(TASK PROMPT): Copy nothing from the entries below except the lines from the one containing "wrist: (65, 252)" through the one containing "pinky tip: (158, 208)", and copy those exactly.

(RAW DATA):
━━━━━━━━━━━━━━━━

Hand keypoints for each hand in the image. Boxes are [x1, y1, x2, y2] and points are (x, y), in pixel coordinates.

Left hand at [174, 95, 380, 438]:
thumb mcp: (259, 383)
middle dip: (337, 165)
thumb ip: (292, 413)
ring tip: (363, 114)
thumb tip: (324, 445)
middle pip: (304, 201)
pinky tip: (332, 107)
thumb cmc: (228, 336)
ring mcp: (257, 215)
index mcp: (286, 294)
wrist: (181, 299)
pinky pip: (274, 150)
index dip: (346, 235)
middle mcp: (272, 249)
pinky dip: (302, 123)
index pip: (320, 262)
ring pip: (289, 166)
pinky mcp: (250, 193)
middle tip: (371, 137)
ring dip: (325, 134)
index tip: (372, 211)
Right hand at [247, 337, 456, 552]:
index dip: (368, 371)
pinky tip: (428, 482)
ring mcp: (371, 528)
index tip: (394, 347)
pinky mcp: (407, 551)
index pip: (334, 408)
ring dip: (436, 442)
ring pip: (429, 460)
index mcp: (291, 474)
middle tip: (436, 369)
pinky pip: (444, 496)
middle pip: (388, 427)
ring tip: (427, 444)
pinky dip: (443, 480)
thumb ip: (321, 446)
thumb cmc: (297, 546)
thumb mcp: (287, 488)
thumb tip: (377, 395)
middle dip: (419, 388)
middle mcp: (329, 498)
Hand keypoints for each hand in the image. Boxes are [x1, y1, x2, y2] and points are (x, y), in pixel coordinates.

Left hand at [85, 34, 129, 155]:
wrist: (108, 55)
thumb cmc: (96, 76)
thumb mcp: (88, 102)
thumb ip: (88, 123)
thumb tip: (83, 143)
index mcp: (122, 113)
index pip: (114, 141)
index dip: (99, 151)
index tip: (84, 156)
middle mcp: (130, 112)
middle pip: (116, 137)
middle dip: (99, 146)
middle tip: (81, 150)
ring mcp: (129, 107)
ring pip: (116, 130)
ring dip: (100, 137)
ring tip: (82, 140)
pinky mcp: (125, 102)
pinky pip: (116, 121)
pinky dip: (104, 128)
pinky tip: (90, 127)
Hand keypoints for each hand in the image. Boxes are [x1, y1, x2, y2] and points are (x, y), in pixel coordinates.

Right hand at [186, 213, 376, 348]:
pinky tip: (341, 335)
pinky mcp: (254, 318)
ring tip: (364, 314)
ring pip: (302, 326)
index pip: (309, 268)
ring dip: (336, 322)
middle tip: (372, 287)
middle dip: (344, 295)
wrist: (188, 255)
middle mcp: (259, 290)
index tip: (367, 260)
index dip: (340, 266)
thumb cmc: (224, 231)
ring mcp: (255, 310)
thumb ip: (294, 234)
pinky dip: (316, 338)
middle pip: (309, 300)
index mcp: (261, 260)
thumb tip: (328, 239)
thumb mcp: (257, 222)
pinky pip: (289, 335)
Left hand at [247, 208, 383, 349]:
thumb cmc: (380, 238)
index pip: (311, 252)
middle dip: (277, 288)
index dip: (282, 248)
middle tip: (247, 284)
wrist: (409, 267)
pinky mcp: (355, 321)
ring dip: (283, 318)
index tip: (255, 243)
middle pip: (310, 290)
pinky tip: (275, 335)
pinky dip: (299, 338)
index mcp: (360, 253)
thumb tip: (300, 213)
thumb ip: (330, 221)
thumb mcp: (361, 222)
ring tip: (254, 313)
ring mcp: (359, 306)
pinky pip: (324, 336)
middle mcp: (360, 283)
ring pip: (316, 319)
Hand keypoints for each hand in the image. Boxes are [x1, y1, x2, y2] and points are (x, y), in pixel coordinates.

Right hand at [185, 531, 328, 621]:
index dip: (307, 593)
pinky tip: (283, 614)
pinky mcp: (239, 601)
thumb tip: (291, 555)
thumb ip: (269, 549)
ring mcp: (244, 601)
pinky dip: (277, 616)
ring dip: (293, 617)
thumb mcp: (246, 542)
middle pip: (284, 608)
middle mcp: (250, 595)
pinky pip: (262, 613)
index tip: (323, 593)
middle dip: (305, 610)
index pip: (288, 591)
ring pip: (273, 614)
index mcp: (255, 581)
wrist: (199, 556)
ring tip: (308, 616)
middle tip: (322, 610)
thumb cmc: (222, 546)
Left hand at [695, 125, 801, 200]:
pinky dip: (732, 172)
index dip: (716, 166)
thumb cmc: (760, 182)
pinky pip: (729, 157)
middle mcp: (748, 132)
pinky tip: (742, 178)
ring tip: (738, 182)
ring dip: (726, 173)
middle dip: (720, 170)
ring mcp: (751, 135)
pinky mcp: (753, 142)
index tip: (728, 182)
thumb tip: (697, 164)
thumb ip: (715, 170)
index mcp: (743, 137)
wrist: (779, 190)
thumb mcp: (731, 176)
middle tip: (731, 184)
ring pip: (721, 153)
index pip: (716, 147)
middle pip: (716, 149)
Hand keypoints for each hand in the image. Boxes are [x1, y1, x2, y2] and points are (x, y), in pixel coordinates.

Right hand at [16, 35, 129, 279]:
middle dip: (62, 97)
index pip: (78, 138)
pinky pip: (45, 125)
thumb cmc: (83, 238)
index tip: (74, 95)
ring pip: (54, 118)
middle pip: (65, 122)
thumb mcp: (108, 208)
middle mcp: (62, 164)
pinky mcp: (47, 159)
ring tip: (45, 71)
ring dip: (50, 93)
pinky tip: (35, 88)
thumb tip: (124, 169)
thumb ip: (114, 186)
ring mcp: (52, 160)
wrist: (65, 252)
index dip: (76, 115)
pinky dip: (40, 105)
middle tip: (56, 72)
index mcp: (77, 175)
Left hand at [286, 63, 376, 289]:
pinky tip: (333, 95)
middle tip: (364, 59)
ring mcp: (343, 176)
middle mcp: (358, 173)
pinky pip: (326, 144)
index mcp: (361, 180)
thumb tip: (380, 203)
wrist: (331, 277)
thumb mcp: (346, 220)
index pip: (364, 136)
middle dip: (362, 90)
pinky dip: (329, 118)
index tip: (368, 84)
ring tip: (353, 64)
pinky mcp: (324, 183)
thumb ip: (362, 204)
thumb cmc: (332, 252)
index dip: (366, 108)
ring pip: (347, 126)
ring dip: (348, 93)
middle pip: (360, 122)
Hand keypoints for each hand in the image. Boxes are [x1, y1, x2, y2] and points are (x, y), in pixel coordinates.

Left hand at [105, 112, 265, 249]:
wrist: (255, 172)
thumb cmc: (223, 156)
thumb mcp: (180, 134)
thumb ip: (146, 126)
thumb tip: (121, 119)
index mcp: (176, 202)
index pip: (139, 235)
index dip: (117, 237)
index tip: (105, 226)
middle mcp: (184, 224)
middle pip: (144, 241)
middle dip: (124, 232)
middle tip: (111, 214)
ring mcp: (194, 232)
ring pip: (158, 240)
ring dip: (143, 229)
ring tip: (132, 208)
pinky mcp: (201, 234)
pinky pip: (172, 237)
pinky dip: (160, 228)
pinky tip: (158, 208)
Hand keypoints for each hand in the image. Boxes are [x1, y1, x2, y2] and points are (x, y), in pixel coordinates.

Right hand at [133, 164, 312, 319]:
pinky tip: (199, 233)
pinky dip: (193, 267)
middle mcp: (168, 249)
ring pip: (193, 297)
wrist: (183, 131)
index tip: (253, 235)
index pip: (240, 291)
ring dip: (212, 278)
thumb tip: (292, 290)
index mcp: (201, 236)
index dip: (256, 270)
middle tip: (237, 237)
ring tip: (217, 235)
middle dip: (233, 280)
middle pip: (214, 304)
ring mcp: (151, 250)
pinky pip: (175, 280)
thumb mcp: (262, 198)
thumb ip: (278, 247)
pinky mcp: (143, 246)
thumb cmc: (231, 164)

━━━━━━━━━━━━━━━━

(WRITTEN SOLUTION):
wrist: (65, 252)
index dip: (76, 115)
pinky dip: (40, 105)
middle tip: (56, 72)
index mcp: (77, 175)
Left hand at [286, 63, 376, 289]:
pinky tip: (333, 95)
middle tip: (364, 59)
ring mcp: (343, 176)
middle mcp: (358, 173)
pinky pip: (326, 144)
index mcp: (361, 180)
thumb tip: (380, 203)
wrist: (331, 277)
thumb mcp: (346, 220)
index pip: (364, 136)
middle dip: (362, 90)
pinky dip: (329, 118)
index tip: (368, 84)
ring tip: (353, 64)
pinky mcp: (324, 183)
thumb ip: (362, 204)
thumb cmc: (332, 252)
index dip: (366, 108)
ring pip: (347, 126)
ring dip: (348, 93)
middle pip: (360, 122)
Hand keypoints for each hand in the image. Boxes are [x1, y1, x2, y2] and points are (x, y), in pixel coordinates.

Left hand at [105, 112, 265, 249]:
wrist: (255, 172)
thumb cmc: (223, 156)
thumb mcp: (180, 134)
thumb ip: (146, 126)
thumb tip: (121, 119)
index mcp: (176, 202)
index pip: (139, 235)
index dip: (117, 237)
index tip: (105, 226)
middle mcp: (184, 224)
middle pip: (144, 241)
middle dip: (124, 232)
middle tip: (111, 214)
ring mcp: (194, 232)
ring pip: (158, 240)
ring dip: (143, 229)
ring tip: (132, 208)
pinky mcp: (201, 234)
pinky pip: (172, 237)
pinky dip: (160, 228)
pinky tip: (158, 208)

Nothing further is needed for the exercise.